• [EXERCISE DETAILS]
Write out only the tail of the records, beginning at the line containing "List each element's" and including the last line, exactly as written.

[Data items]

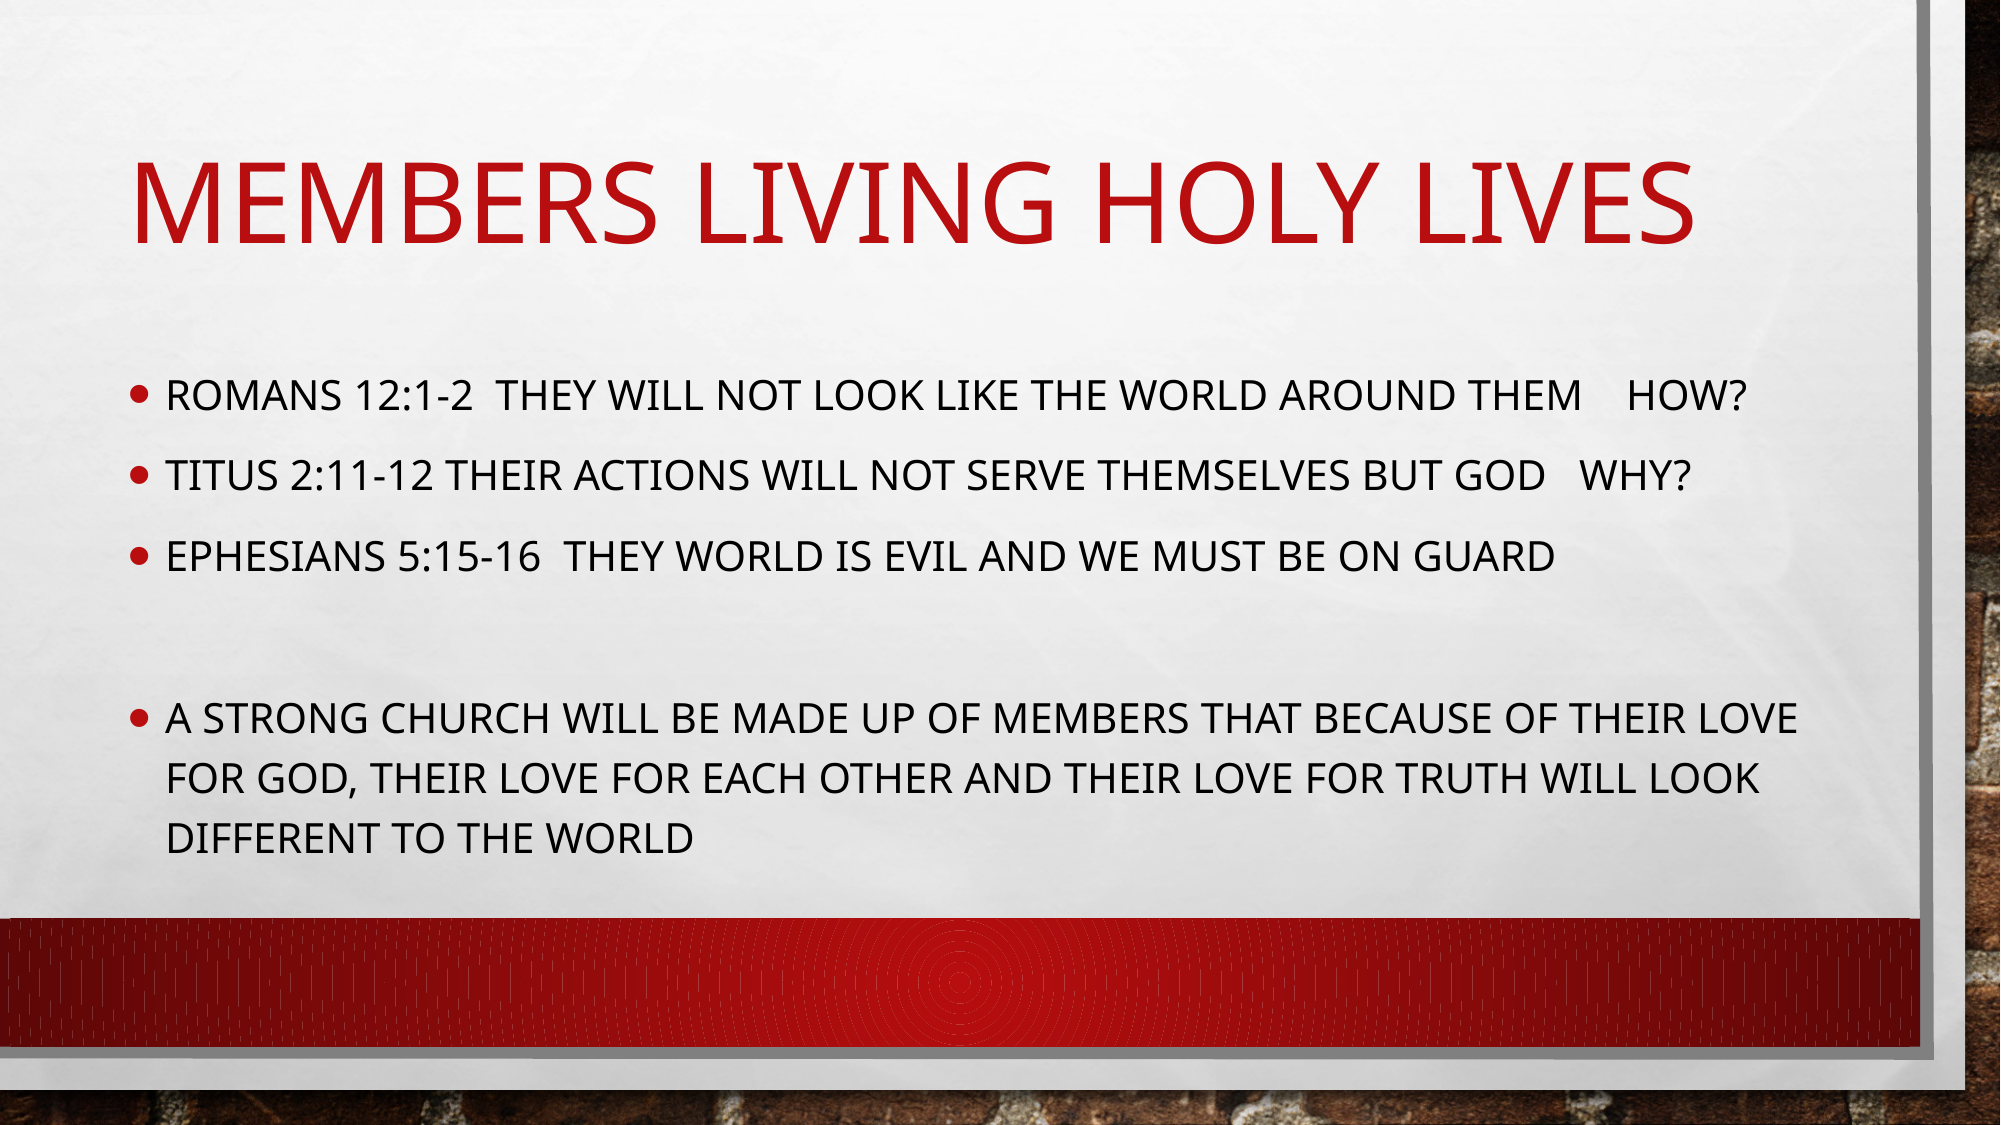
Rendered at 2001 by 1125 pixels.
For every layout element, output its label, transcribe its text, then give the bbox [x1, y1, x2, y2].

picture [0, 0, 2000, 1125]
list Romans 12:1-2 they will not look like the world around them How? Titus 2:11-12 their actions will not serve themselves but god why? Ephesians 5:15-16 they world is evil and we must be on guard A strong church will be made up of members that because of their love for god, their love for each other and their love for truth will look different to the world [112, 338, 1818, 882]
title Members living holy lives [112, 112, 1818, 302]
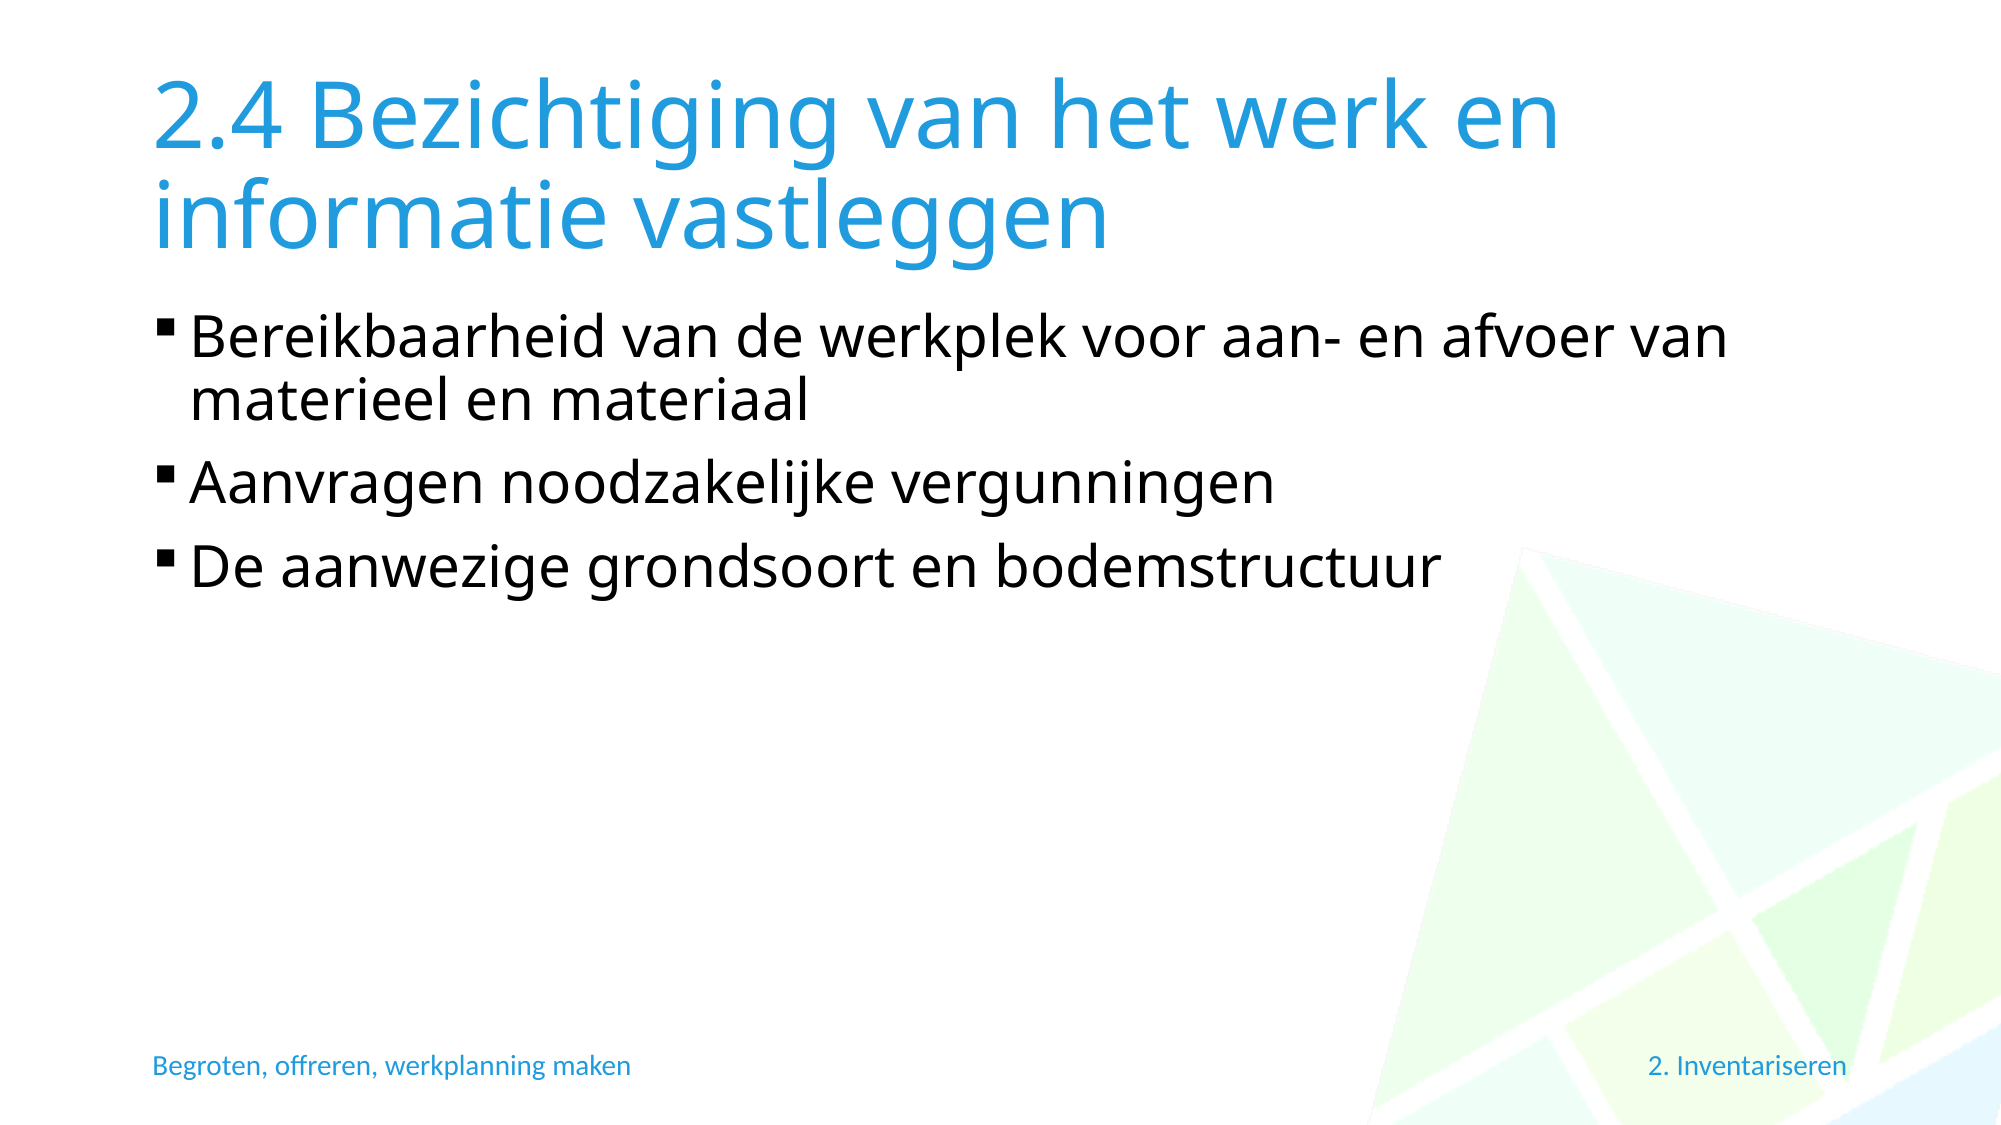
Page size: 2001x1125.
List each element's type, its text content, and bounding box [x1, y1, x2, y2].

list Begroten, offreren, werkplanning maken [137, 1042, 664, 1087]
list 2. Inventariseren [1412, 1042, 1863, 1103]
title 2.4 Bezichtiging van het werk en informatie vastleggen [137, 59, 1929, 278]
list Bereikbaarheid van de werkplek voor aan- en afvoer van materieel en materiaal Aanvragen noodzakelijke vergunningen De aanwezige grondsoort en bodemstructuur [137, 299, 1863, 1014]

• [RESULT]
List each element's type, its text content, and bounding box [x1, y1, x2, y2].

list Begroten, offreren, werkplanning maken [137, 1042, 664, 1087]
list 2. Inventariseren [1412, 1042, 1863, 1103]
title 2.4 Bezichtiging van het werk en informatie vastleggen [137, 59, 1929, 278]
list Bereikbaarheid van de werkplek voor aan- en afvoer van materieel en materiaal Aanvragen noodzakelijke vergunningen De aanwezige grondsoort en bodemstructuur [137, 299, 1863, 1014]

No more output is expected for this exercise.